Я неловко кивнул и ответил:
— И мои… тоже.
7
Есть одежда, будто нарочно придуманная с целью стать
всеобщим мировым мерилом. К примеру — джинсы. Конечно, есть разница между
пошитыми во Вьетнаме в четвертую, неофициальную смену «Wrangler» и украшенными
стразами от Сваровски «Dolche&Gabbana» (пошитыми, впрочем, все в том же
Вьетнаме или в соседнем Таиланде). Но если отбросить крайности, то джинсы носят
мужчины и женщины, миллионеры и нищие, манекенщицы и обладатели пивных животов.
Отец когда-то мрачно сказал мне, что Советский Союз развалили джинсы, точнее,
их отсутствие.
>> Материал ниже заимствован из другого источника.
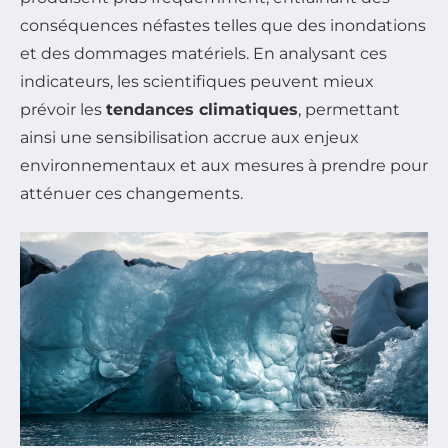
conséquences néfastes telles que des inondations
et des dommages matériels. En analysant ces
indicateurs, les scientifiques peuvent mieux
prévoir les
tendances climatiques
, permettant
ainsi une sensibilisation accrue aux enjeux
environnementaux et aux mesures à prendre pour
atténuer ces changements.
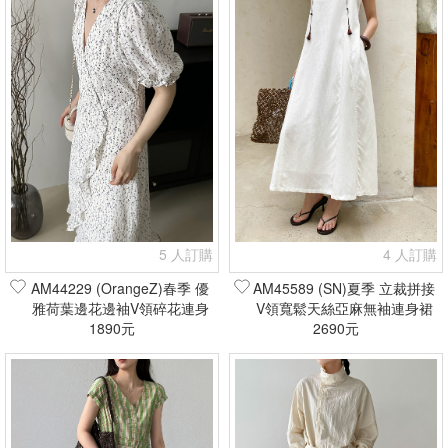
5 人訂購
4 人訂購
AM44229 (OrangeZ)春季 優
AM45589 (SN)夏季 立裁拼接
雅荷葉邊花邊袖V領碎花連身
V領寬鬆天絲亞麻無袖連身裙
裙(現貨+預購)
1890元
(現貨+預購)
2690元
Не знаю, может, он и прав, не представляю, как без джинсов можно
вообще жить! Я даже думаю, что джинсы — это та вещь, которой Америка на
Страшном Суде будет оправдываться за «кока-колу» и гамбургеры.
Есть одежда национальная, сувенирная. Это и любимая
украинцами фофудья, и шотландский килт. Шотландцы упорно носят на торжественных
приемах юбки, молодые украинские краеведы возрождают в стране интерес к
фофудье, но все это остается не более чем данью традиции.